POPULARITAS.COM – Wali Nanggroe Aceh Malik Mahmud Al Haythar melepas dua kontainer kopi arabica gayo milik Koperasi pedagang Kopi (Kopepi) Ketiara ke Amerika Serikat dan Eropa. Prosesi pelepasan dilakukan di Markas Kopepi, Kampung Umang, Bebesen, Kabupaten Aceh Tengah, Jumat (14/3/2025).
Ketua Kopepi Ketiara, Rahmah menjelaskan di Kopepi Ketiara terdapat 1300 orang petani, dan 70 persen diantaranya merupakan perempuan. “Suatu kehormatan pengiriman pada hari ini dilakukan oleh Wali Nanggroe,” kata Rahmah.

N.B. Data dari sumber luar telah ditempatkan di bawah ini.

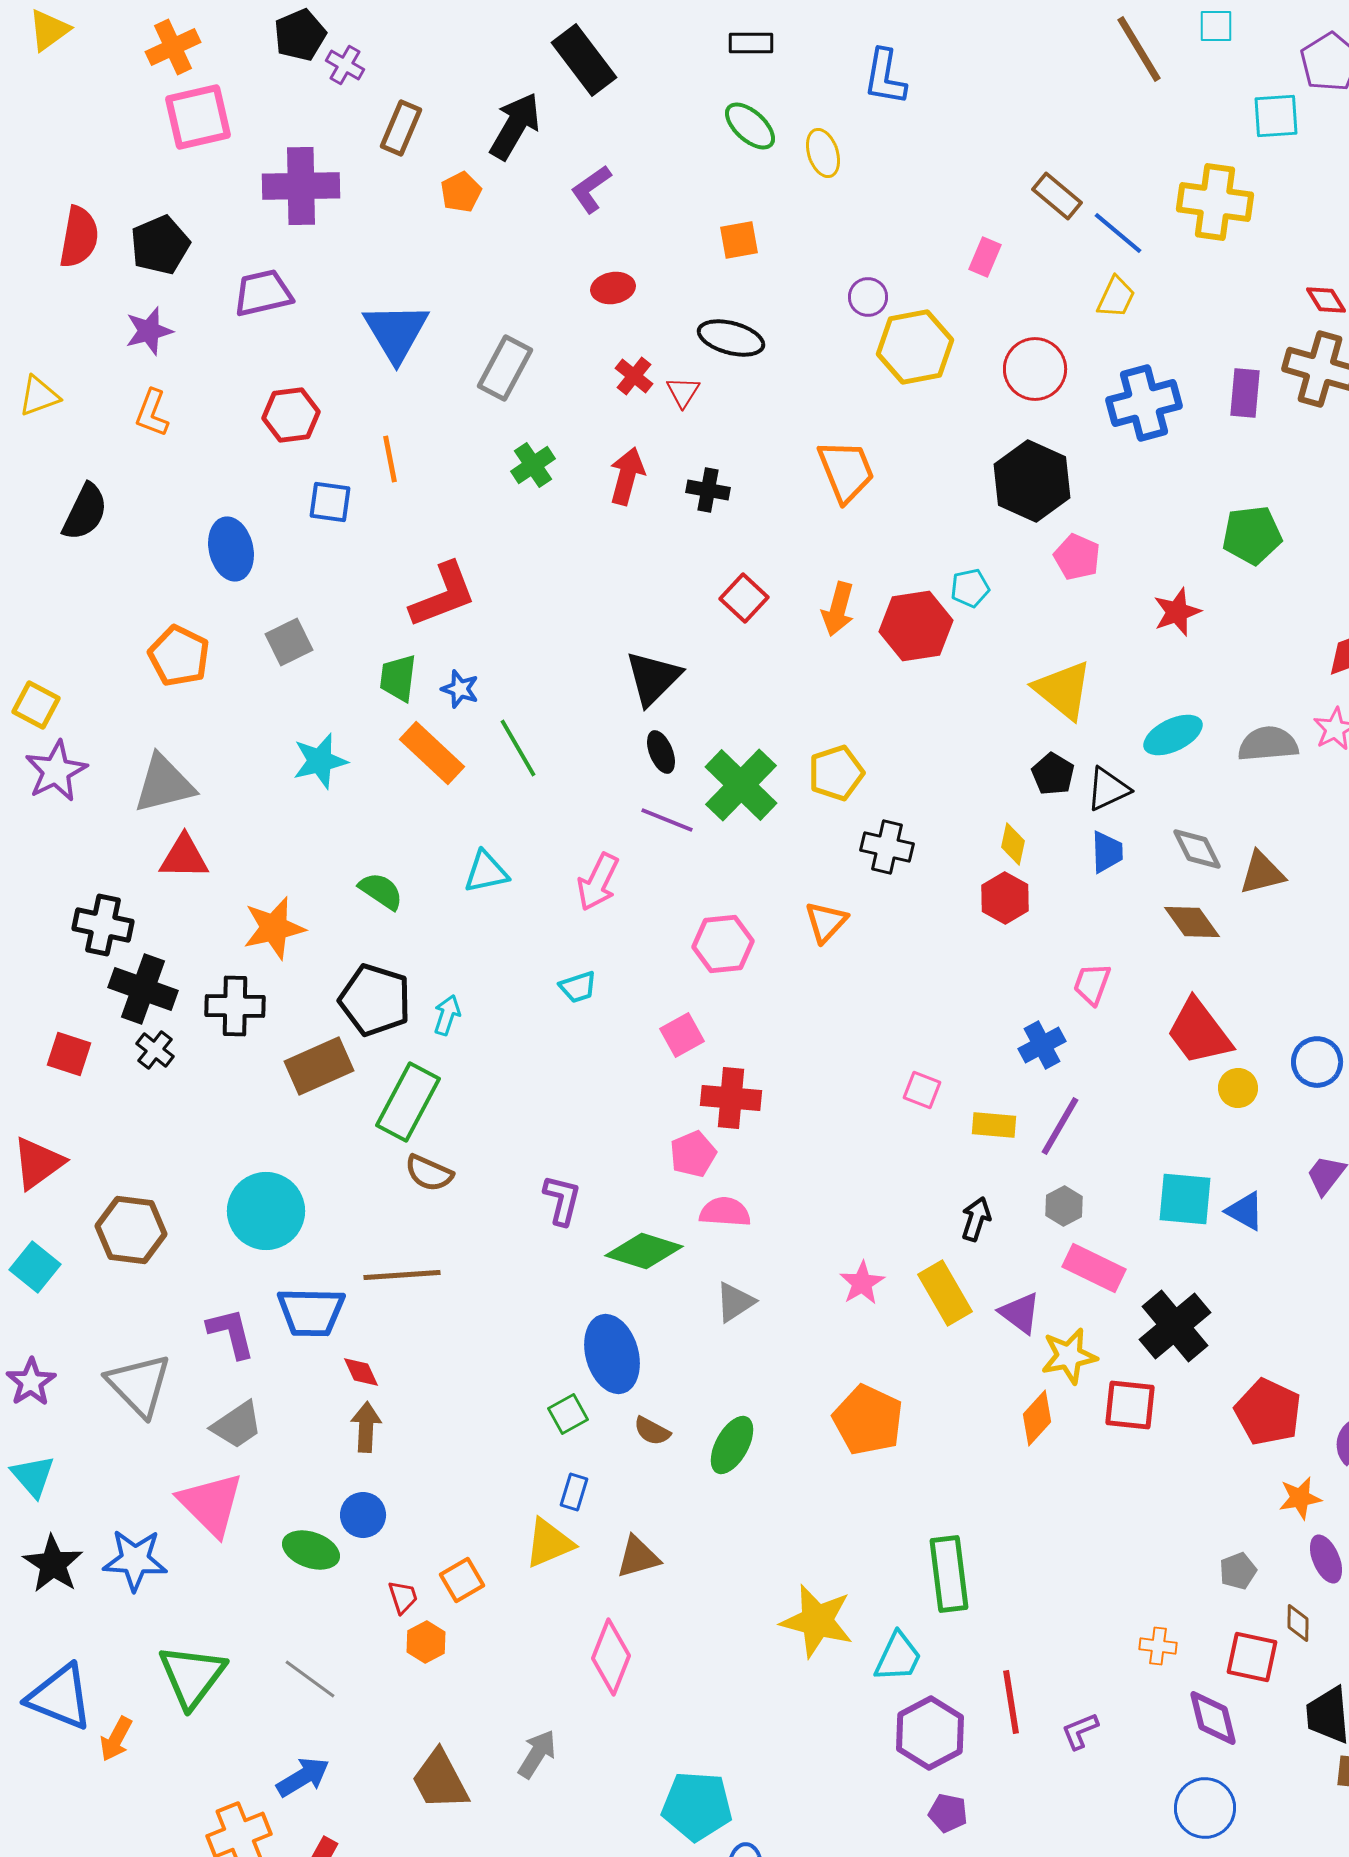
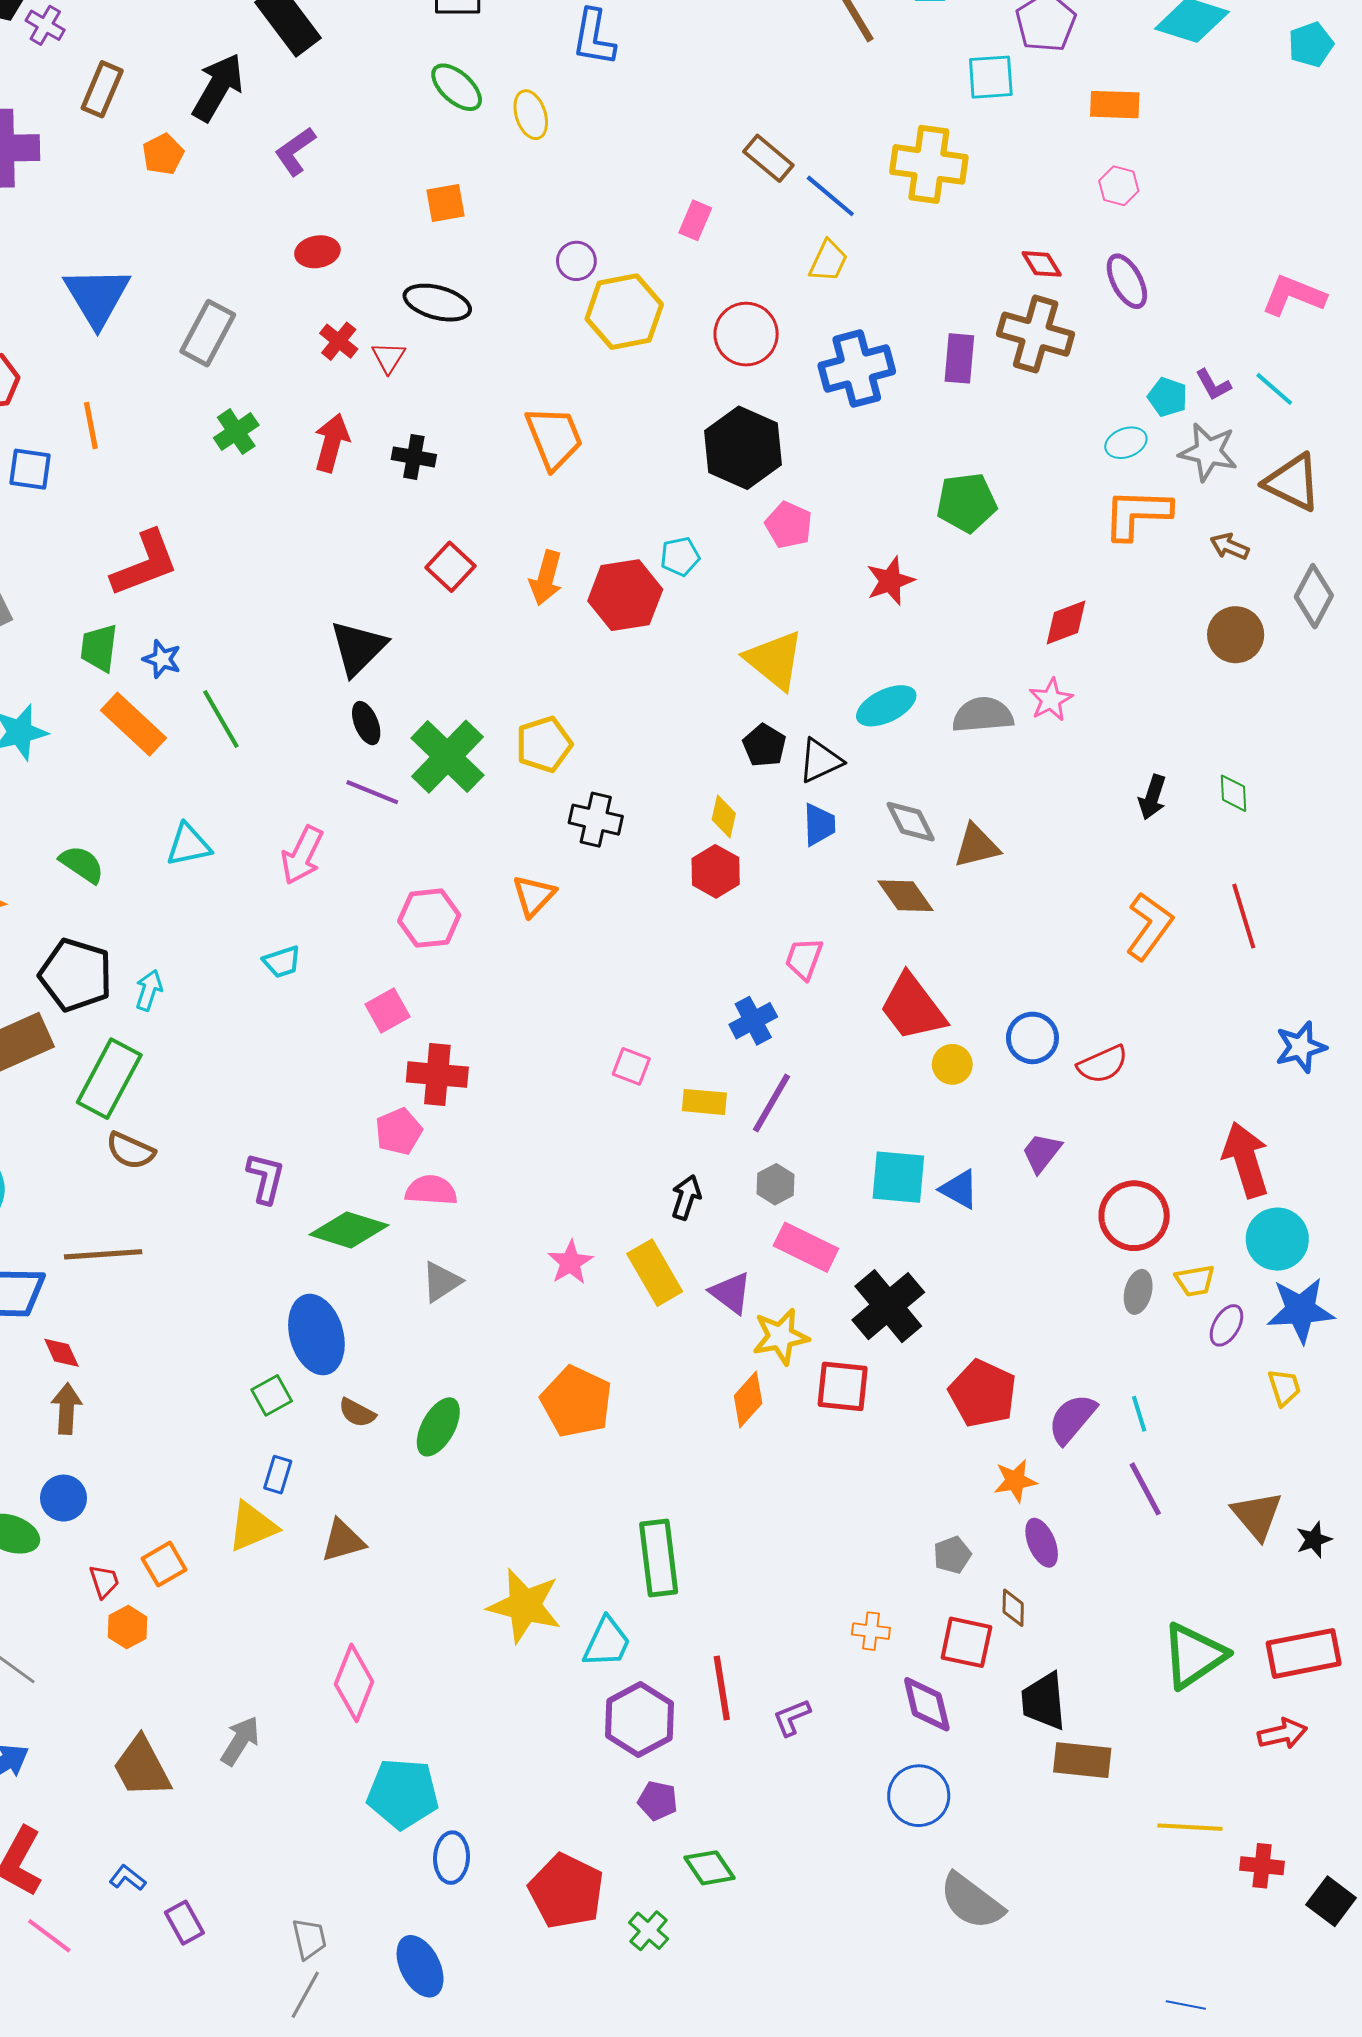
pink diamond: (611, 1657) -> (354, 1683), moved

Ia juga menjelaskan, pengiriman dilakukan melalui Pelabuhan Belawan. Pihaknya berharap agar dalam waktu segera, pengiriman dapat dilakukan melalui Pelabuhan Krueng Geukuh. “Dari ratusan kontainer kopi yang sudah diekpor selama ini, 70 persen diantaranya ke Amerika Serikat, dan 30 persen ke Eropa,” kata Rahmah.
Sementara itu, Wali Nanggroe Aceh Malik Mahmud Al Haythar mengaku sangat bangga dan terharu atas kesempatan yang diberikan untuk melalukan pelepasan ekspor kali ini.
Apa yang berlaku di Kopepi Ketiara, kata Malik, menjadi bukti bawah, para perempuan Aceh memiliki kemampuan untuk mengambil peran dan tampil di depan.
Malik menambahkan, Kopi Gayo ini adalah kopi yang terbaik di dunia, dan ini harus terus dijaga dan ditingkatkatkan kualitasnya. “Saya juga dulu berjualan kopi, dan memang dulu pertama sekali Kopi Aceh itu sering di ekspor ke Eropa,” katanya.
Selama ini, tambah Malik, Kopi Gayo selalu salahsatu bahan perbincangan utama ketika dirinya meneriman kunjungan tamu, khususnya tamu dari luar negeri. “Kopi kita sudah memiliki pasar di dunia. Harus kita jaga dan kita tingkatkatkan kualitasnya,” sebut Wali Nanggroe.
Terkait permintaan para petani agar kegiatan ekspor dapat dilakukan langsung dari Aceh, yaitu Pelabuhan Krueng Geukuh, Malik menyampaikan komitmen dan akan mengupayakan langsung agar hal itu dapat segera terwujud. “Saya akan dorong Gubernur Aceh yang baru yaitu Muzakir Manaf untuk dapat merealisasikan ini, agar hasil bumi kita dapat di ekspor langsung dari pelabuhan kita sendiri,”ujarnya.
Disamping itu, Malik menyampaikan bahwa, Aceh Tengah memiliki potensi yang sangat luar biasa. Selain kopi, wisata alamnya juga luar biasa. Dia mengaku sangat suka dengan alam Takengon.
Namun, ia juga mengingatkan agar tata ruang harus direncanakan sebaik mungkin. Agar wisatawan domestik dan mancanegara semakin tertarik datang ke Aceh Tengah. “Apalagi kita disni sudah ada bandara, dan seharusnya bandara itu harus difungsikan semaksimal mungkin untuk akses wisatawan domestik maupun mancanegara,” pungkasnya.